Written request: Extract every line of the listing that contains the string "family".

#### Material ####

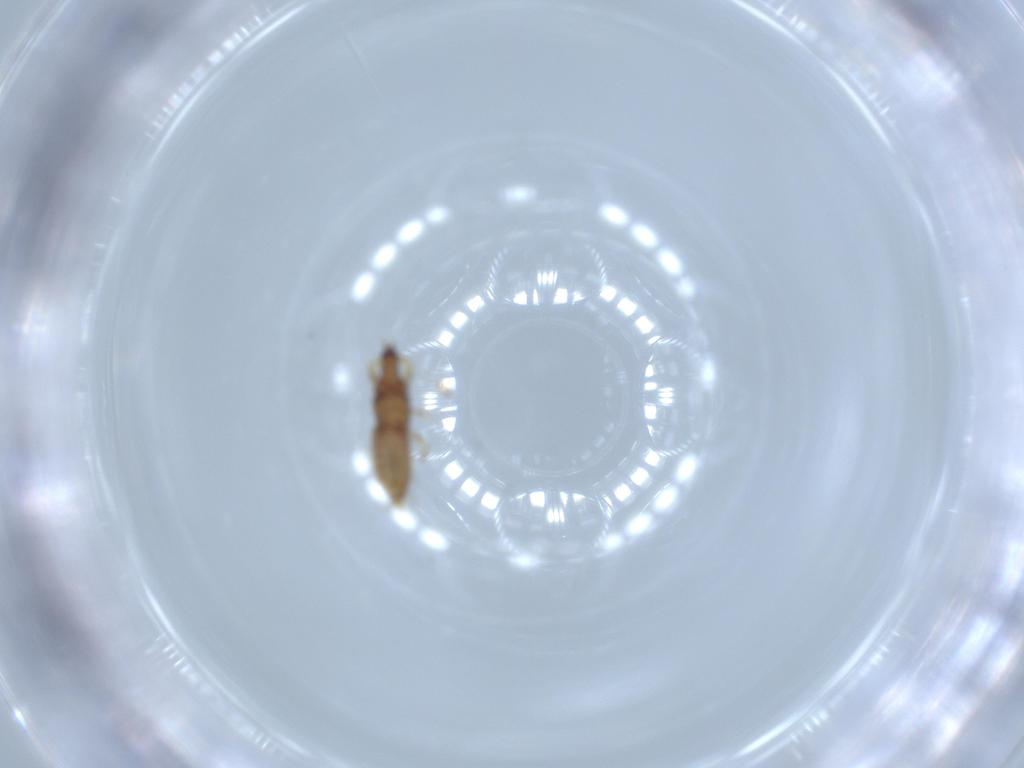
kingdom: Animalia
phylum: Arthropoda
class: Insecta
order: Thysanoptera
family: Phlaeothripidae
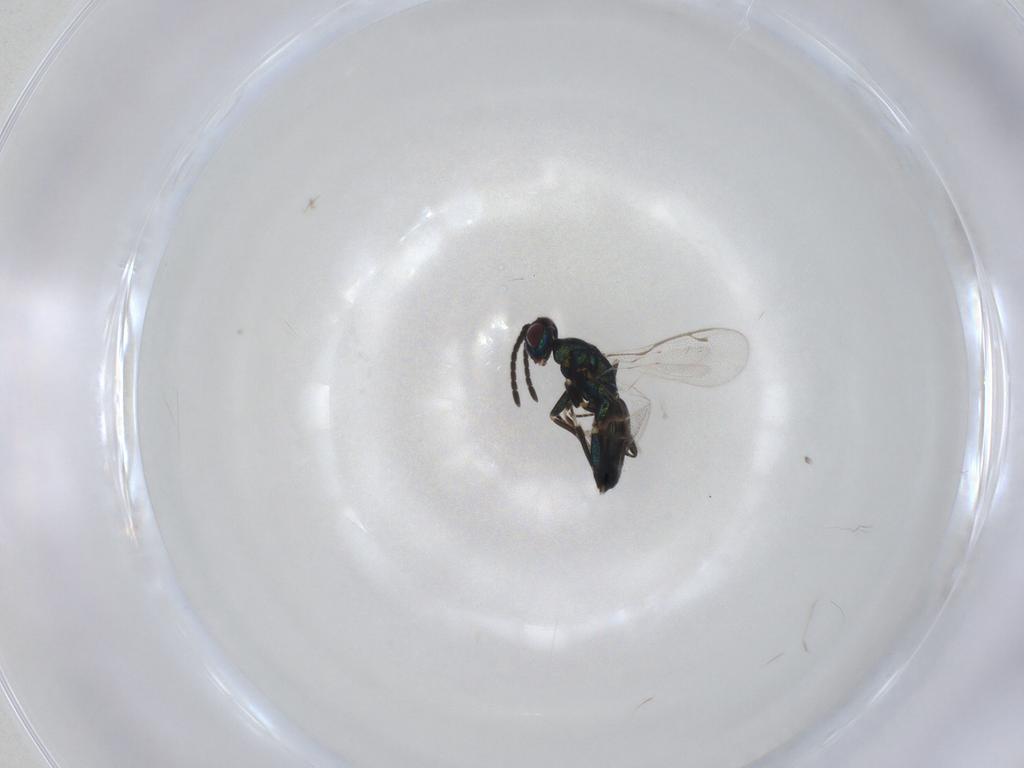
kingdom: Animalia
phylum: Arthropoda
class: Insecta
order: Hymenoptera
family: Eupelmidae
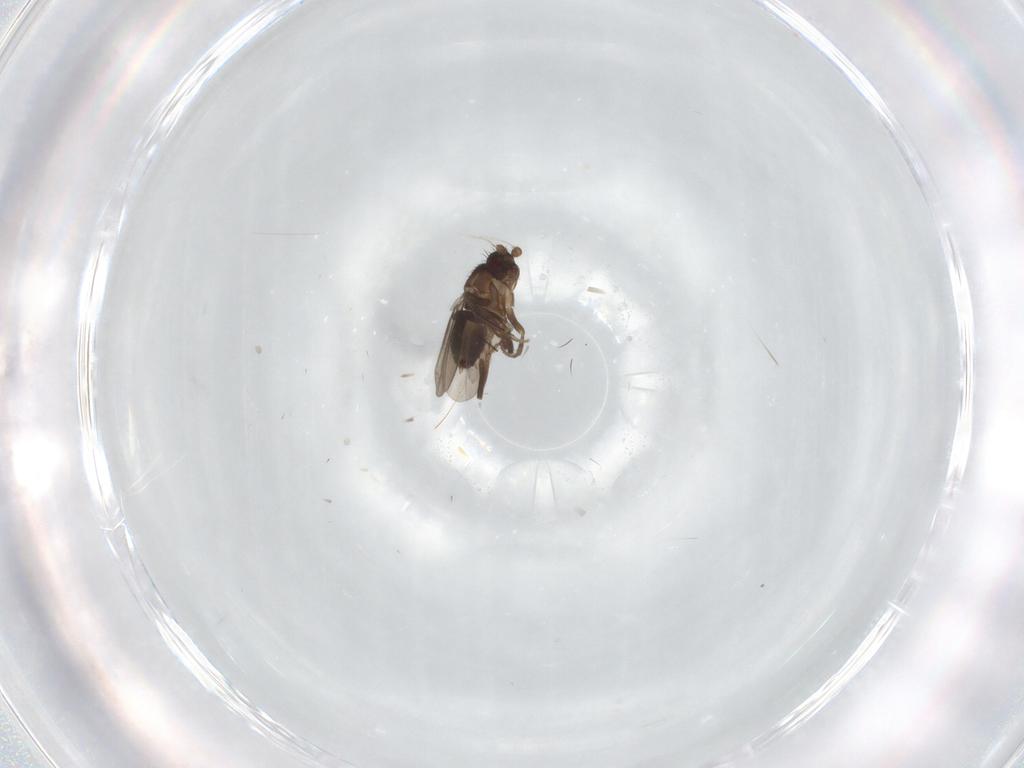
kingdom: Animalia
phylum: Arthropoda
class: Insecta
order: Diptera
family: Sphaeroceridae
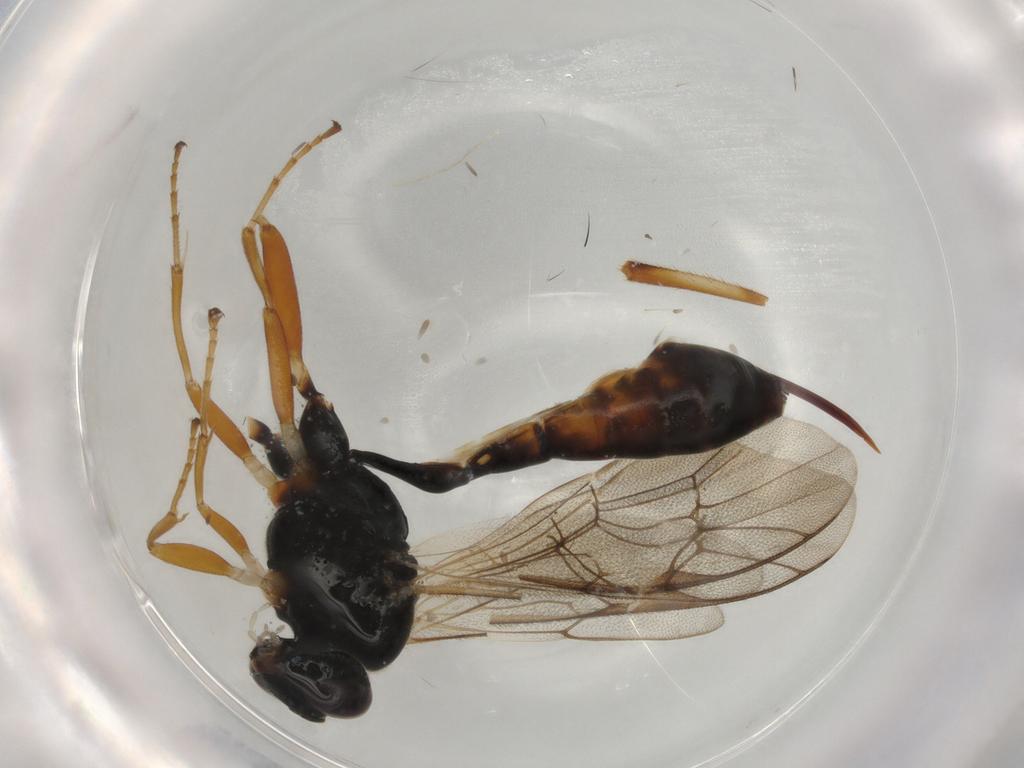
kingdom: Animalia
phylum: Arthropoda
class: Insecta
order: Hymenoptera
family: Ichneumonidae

####
#### Material ####

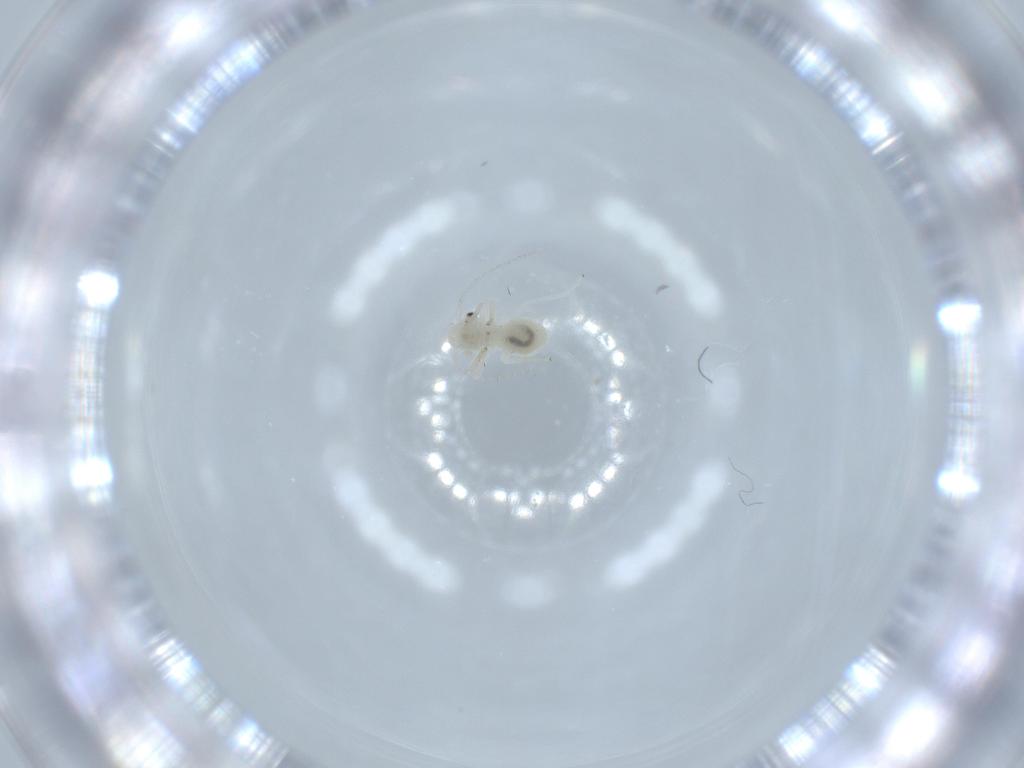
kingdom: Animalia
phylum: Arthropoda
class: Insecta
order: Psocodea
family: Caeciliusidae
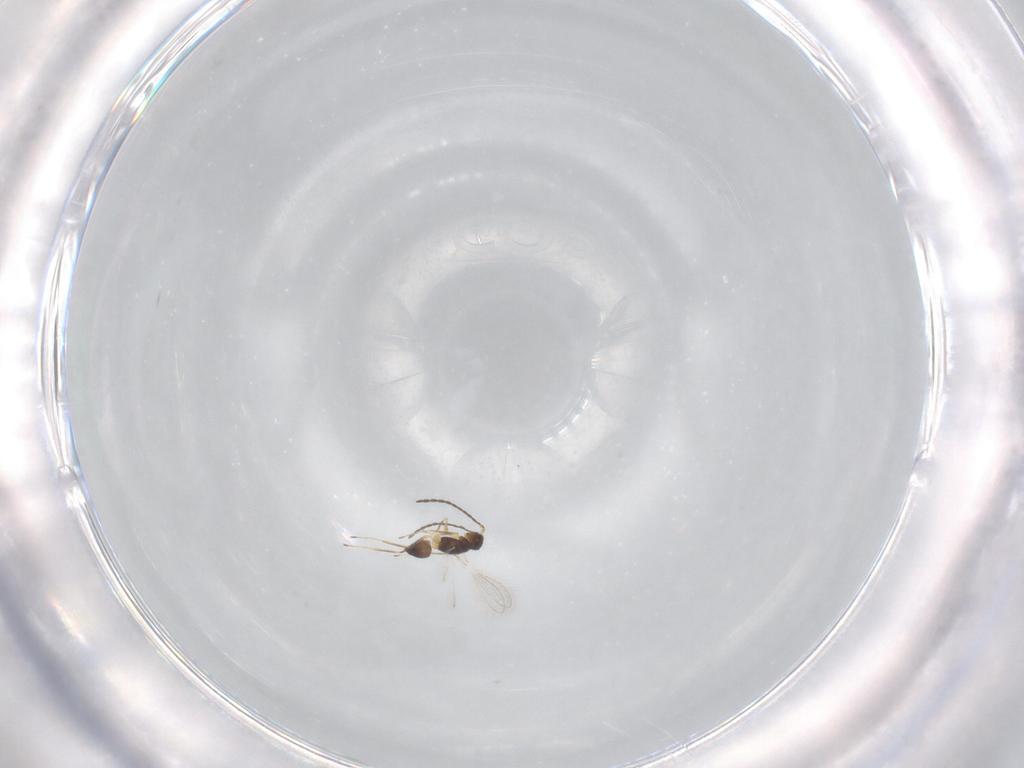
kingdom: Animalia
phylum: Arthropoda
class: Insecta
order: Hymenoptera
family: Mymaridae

####

Full answer:
family: Phlaeothripidae
family: Eupelmidae
family: Sphaeroceridae
family: Ichneumonidae
family: Caeciliusidae
family: Mymaridae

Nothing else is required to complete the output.